## Work instructions
The data must be written out once more, precisely as given.

## Data to examine
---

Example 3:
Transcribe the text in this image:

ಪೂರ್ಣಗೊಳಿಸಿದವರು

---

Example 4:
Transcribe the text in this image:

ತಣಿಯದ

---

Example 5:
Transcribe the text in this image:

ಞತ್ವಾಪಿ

## Response to this exercise
---

Example 3:
Transcribe the text in this image:

ಪೂರ್ಣಗೊಳಿಸಿದವರು

---

Example 4:
Transcribe the text in this image:

ತಣಿಯದ

---

Example 5:
Transcribe the text in this image:

ಞತ್ವಾಪಿ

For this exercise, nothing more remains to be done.